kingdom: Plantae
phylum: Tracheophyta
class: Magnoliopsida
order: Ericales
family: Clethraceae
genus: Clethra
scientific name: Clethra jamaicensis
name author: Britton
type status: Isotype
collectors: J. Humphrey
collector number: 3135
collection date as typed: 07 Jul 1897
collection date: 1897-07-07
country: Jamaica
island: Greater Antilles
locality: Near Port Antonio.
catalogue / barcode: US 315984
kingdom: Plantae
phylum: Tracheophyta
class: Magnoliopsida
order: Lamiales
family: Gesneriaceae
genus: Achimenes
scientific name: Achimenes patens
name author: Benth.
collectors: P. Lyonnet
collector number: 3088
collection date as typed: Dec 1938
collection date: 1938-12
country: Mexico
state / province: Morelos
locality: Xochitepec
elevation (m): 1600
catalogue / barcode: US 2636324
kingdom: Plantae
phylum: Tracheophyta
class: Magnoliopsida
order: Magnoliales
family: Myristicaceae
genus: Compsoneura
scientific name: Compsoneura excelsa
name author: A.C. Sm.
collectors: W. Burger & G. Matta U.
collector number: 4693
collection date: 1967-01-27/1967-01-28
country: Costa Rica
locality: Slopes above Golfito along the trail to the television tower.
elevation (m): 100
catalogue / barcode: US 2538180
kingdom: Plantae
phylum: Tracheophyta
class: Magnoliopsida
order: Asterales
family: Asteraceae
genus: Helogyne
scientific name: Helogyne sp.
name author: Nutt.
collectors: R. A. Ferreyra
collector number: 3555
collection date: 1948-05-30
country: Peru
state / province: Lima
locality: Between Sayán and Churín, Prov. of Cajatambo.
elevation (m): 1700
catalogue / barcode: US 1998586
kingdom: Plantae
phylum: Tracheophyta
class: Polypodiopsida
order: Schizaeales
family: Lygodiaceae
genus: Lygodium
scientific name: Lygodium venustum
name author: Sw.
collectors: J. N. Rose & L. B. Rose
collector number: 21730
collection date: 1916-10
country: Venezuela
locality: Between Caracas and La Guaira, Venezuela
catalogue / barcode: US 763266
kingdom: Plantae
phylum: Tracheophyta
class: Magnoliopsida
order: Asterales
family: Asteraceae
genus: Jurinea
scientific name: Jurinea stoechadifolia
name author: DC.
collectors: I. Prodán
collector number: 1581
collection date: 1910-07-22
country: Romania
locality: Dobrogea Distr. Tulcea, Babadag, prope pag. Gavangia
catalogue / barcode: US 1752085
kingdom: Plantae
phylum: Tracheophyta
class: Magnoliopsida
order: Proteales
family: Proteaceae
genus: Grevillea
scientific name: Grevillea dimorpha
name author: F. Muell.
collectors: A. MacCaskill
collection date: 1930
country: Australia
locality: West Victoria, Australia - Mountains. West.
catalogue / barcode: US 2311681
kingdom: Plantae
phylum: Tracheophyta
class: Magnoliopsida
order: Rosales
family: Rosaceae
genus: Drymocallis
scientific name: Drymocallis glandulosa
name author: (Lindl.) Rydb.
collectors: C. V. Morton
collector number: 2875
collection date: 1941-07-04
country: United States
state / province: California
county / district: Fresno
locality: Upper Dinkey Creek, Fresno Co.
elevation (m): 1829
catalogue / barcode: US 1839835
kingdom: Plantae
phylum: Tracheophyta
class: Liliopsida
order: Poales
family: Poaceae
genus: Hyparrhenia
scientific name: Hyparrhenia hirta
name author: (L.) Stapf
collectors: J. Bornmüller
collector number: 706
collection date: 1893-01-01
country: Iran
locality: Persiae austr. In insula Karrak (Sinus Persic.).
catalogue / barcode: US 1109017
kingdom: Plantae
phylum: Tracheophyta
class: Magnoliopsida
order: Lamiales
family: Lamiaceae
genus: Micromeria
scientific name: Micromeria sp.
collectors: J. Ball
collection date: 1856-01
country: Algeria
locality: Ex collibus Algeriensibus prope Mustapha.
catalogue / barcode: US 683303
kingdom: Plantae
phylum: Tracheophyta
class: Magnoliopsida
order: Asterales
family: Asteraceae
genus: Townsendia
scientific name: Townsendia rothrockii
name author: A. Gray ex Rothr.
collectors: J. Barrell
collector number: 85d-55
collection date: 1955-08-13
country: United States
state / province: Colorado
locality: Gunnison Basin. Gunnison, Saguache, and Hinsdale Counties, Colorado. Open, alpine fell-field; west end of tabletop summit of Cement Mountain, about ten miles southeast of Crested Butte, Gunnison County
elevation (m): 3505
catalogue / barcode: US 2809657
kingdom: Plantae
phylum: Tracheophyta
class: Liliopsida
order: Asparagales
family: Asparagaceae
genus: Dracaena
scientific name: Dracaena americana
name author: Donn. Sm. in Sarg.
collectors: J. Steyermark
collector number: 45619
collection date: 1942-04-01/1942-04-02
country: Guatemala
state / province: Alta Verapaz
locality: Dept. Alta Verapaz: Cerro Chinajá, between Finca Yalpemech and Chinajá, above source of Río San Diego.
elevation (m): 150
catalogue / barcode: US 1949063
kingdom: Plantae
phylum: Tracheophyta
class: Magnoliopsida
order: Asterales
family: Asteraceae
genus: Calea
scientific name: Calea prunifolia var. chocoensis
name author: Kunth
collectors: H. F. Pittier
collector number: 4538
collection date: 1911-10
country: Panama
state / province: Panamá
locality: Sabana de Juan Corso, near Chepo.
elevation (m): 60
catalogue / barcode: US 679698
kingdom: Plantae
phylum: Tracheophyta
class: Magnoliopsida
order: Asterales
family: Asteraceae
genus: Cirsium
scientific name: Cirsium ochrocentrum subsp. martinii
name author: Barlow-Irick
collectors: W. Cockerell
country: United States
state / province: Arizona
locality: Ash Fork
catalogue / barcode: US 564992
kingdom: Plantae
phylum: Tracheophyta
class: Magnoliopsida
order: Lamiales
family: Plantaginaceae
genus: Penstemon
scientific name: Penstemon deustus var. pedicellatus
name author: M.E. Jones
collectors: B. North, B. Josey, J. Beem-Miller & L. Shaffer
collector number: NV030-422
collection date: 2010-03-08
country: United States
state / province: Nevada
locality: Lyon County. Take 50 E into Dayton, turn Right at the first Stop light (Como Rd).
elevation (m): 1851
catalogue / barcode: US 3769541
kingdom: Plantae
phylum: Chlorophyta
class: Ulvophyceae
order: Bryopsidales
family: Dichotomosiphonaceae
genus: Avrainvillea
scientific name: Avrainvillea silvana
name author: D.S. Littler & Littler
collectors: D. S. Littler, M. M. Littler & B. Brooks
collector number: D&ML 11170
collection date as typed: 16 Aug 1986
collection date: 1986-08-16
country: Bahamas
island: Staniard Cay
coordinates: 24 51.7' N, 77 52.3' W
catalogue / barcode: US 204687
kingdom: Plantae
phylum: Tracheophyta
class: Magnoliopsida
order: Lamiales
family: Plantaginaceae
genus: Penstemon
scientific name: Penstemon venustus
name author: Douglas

________________________

What the exercise asks ▸ Copy the data word for word, beginning with the line that contains "locality: Between Caracas" and ending after the line that contains "elevation (m): 3505", both lines included.

Reply to the task ▸
locality: Between Caracas and La Guaira, Venezuela
catalogue / barcode: US 763266
kingdom: Plantae
phylum: Tracheophyta
class: Magnoliopsida
order: Asterales
family: Asteraceae
genus: Jurinea
scientific name: Jurinea stoechadifolia
name author: DC.
collectors: I. Prodán
collector number: 1581
collection date: 1910-07-22
country: Romania
locality: Dobrogea Distr. Tulcea, Babadag, prope pag. Gavangia
catalogue / barcode: US 1752085
kingdom: Plantae
phylum: Tracheophyta
class: Magnoliopsida
order: Proteales
family: Proteaceae
genus: Grevillea
scientific name: Grevillea dimorpha
name author: F. Muell.
collectors: A. MacCaskill
collection date: 1930
country: Australia
locality: West Victoria, Australia - Mountains. West.
catalogue / barcode: US 2311681
kingdom: Plantae
phylum: Tracheophyta
class: Magnoliopsida
order: Rosales
family: Rosaceae
genus: Drymocallis
scientific name: Drymocallis glandulosa
name author: (Lindl.) Rydb.
collectors: C. V. Morton
collector number: 2875
collection date: 1941-07-04
country: United States
state / province: California
county / district: Fresno
locality: Upper Dinkey Creek, Fresno Co.
elevation (m): 1829
catalogue / barcode: US 1839835
kingdom: Plantae
phylum: Tracheophyta
class: Liliopsida
order: Poales
family: Poaceae
genus: Hyparrhenia
scientific name: Hyparrhenia hirta
name author: (L.) Stapf
collectors: J. Bornmüller
collector number: 706
collection date: 1893-01-01
country: Iran
locality: Persiae austr. In insula Karrak (Sinus Persic.).
catalogue / barcode: US 1109017
kingdom: Plantae
phylum: Tracheophyta
class: Magnoliopsida
order: Lamiales
family: Lamiaceae
genus: Micromeria
scientific name: Micromeria sp.
collectors: J. Ball
collection date: 1856-01
country: Algeria
locality: Ex collibus Algeriensibus prope Mustapha.
catalogue / barcode: US 683303
kingdom: Plantae
phylum: Tracheophyta
class: Magnoliopsida
order: Asterales
family: Asteraceae
genus: Townsendia
scientific name: Townsendia rothrockii
name author: A. Gray ex Rothr.
collectors: J. Barrell
collector number: 85d-55
collection date: 1955-08-13
country: United States
state / province: Colorado
locality: Gunnison Basin. Gunnison, Saguache, and Hinsdale Counties, Colorado. Open, alpine fell-field; west end of tabletop summit of Cement Mountain, about ten miles southeast of Crested Butte, Gunnison County
elevation (m): 3505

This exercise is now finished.